Figure 6. NHEs Mediate Depolarization-Induced Changes in SV pH and DA Content.

(A) Left: schematic illustrating NHE inhibition by EIPA during high K⁺ stimulation (40 mM KCl). Right: averaged dVMAT-pHluorin fluorescence traces measuring changes in SV pH during KCl stimulation in brains pre-treated with NHE inhibitor EIPA (50 µM, 15 min; blue trace, n = 5 flies) compared to high K⁺ stimulation alone (black trace, n = 8).

(B) EIPA pre-treatment (n = 5) significantly decreased the magnitude of depolarization-induced SV hyperacidification compared to the non-EIPA control (n = 8; p = 0.02). EIPA pre-treatment also delayed the timing (t = 117.5 ± 14.0 s; p = 0.03) and kinetics (t_1/2 = 33.6 ± 8.9 s; p = 0.004) to reach maximal vesicle acidification compared to the non-pretreated control.

(C) In the absence of TeTxLC expression in DA terminals, EIPA still attenuated SV hyperacidification preceding KCl-induced exocytic SV fusion (blue trace, n = 5) compared to the non-pretreated control (black trace, n = 6; p < 0.05); duration and magnitude of SV hyperacidification is represented as area under the curve (AUC). Curves represent average dVMAT-pHluorin fluorescence traces.

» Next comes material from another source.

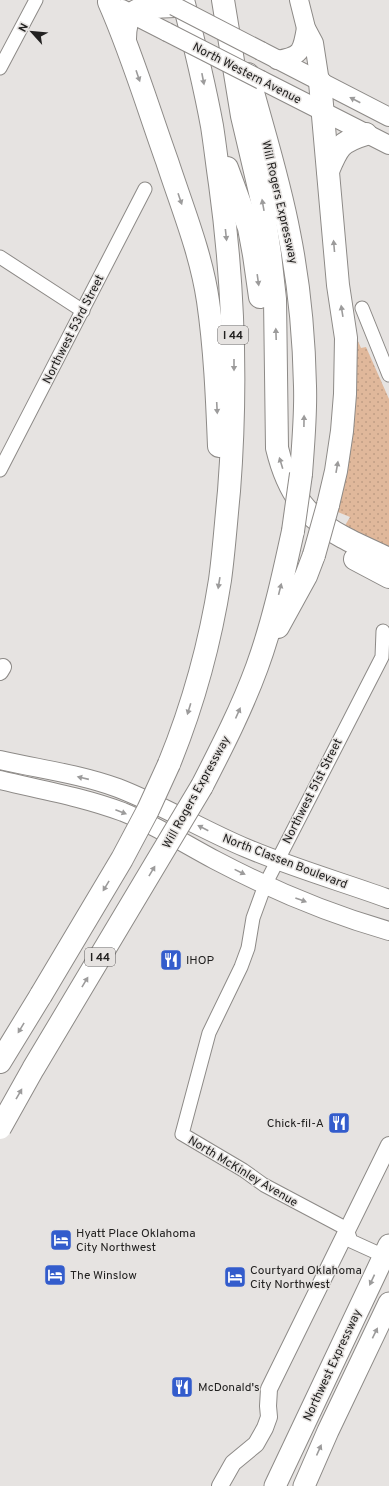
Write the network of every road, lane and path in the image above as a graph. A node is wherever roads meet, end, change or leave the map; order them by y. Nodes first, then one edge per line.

(D) Left: EIPA pre-treatment abolished depolarization-induced increases in DA vesicle loading in presynaptic DA nerve terminals (blue trace; n = 4) compared to non-pretreated controls (black trace; n = 4). Right: EIPA pre-treatment significantly slowed FFN206 vesicle destaining (t_1/2=102.1±22.8 s; n=4) compared to non-EIPA pre-treated controls (t_1/2 = 5.2 ± 0.9 s, n = 4; p = 0.005) as fit to a monoexponential decay.

An ~60 s baseline was recorded prior to KCl application (indicated by arrow). Unpaired t tests: (B)–(D). Error bars, SEM. Fly strains: (A) and (B): TeTxLC; TH-GAL4, UAS-dVMAT-pHluorin; (C): +; TH-GAL4, UAS-dVMAT-pHluorin; (D): dVMAT^P1; TH-GAL4, UAS-dVMAT.